Film No. 8: The Hound of the Baskervilles (1978)
Director: Paul Morrissey Sherlock Holmes: Peter Cook Dr Watson: Dudley Moore
- This is a comedy version of this Holmes story.
- Groves amusingly asserts that the greatest mystery of the film is why Morrissey was chosen to direct in the first place. In an interview in 2020 Morrissey was decidedly ‘testy’ about discussing this particular film. Bizarrely the descendants of Doyle, who held the rights to Holmes as a character wanted Andy Warhol to do a Holmes film, which never came about. Morrissey had worked quite a bit with Warhol, though looking back at this time he was far from complimentary in his interview last year.
- Groves goes on to write that this is ‘by far the most criticised Holmes film of the 1970s – perhaps of all time – largely because most people had expected a lot more from the talented performers and filmmakers involved.’
- I was surprised to learn that Penelope Keith and Prunella Scales were in this film.
- I think the only place Groves and I part company is on the value of humour involving bodily fluids. Whilst Groves defends this form of comedy, I must say reading about those scenes in the film made me feel somewhat peaky.
- This is a film with quite a few jokey references to other films such as Jaws and the Exorcist. Groves felt this were perhaps overused.
- This was a far from tranquil film to be working on and it sounded like a particularly unpleasant experience for Kenneth Williams, whose difficulties are discussed in the book in more detail.

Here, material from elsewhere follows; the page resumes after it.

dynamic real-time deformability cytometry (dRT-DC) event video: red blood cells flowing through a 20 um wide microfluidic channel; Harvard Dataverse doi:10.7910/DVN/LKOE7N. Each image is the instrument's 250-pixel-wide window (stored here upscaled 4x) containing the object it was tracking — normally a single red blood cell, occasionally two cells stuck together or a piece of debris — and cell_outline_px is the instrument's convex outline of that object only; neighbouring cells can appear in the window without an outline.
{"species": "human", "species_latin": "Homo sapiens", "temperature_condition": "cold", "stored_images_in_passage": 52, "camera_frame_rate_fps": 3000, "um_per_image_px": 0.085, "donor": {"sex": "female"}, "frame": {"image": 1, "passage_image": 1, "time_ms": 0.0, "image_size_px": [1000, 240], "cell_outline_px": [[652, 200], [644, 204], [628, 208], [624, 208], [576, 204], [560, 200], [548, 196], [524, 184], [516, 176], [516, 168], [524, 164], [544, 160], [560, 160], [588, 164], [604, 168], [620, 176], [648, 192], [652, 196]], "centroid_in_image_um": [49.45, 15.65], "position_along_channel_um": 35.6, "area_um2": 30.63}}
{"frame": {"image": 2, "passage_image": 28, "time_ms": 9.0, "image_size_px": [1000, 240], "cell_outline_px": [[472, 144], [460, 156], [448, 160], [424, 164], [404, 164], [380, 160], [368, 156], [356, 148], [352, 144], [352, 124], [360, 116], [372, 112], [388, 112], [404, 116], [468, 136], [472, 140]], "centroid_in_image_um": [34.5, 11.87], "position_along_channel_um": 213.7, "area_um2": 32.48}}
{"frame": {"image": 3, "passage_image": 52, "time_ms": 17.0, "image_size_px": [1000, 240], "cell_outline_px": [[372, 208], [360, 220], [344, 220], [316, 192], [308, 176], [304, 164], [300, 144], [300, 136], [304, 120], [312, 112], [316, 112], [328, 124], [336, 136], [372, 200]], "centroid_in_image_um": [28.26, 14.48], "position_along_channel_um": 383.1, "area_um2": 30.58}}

Film No. 9: Murder by Decree (1979)
Director: Bob Clark Sherlock Holmes: Christopher Plummer Dr Watson: James Mason
- Groves felt this film was the second-best Holmes film ever made, with The Private Life of Sherlock Holmes being the best.
- Jack the Ripper is Holmes’ adversary in this film, but it transpires that he is no private murderous individual, but a much bigger government conspiracy and cover up. The plot elicited parallels from critics to the at the time still topical Watergate scandal.
- President Ford was Mason’s model for the character of Watson.
Returning to the book as a whole I would say it has an aesthetically pleasing cover and the price is within the range of everyday readers, which is great news, as sometimes non-fiction titles on crime fiction can get priced outside of that comfortable price bracket. This work includes a lot of information, but importantly it is in a handy portable size, coming in at 246 pages. This means you’re not having to cart a doorstep around with you. Furthermore, Groves’ encyclopaedic knowledge of Holmes and the films is delivered in an engaging style, and it is something you can either read large chunks of in one go or dip into a chapter at a time. This is definitely a title that I can recommend.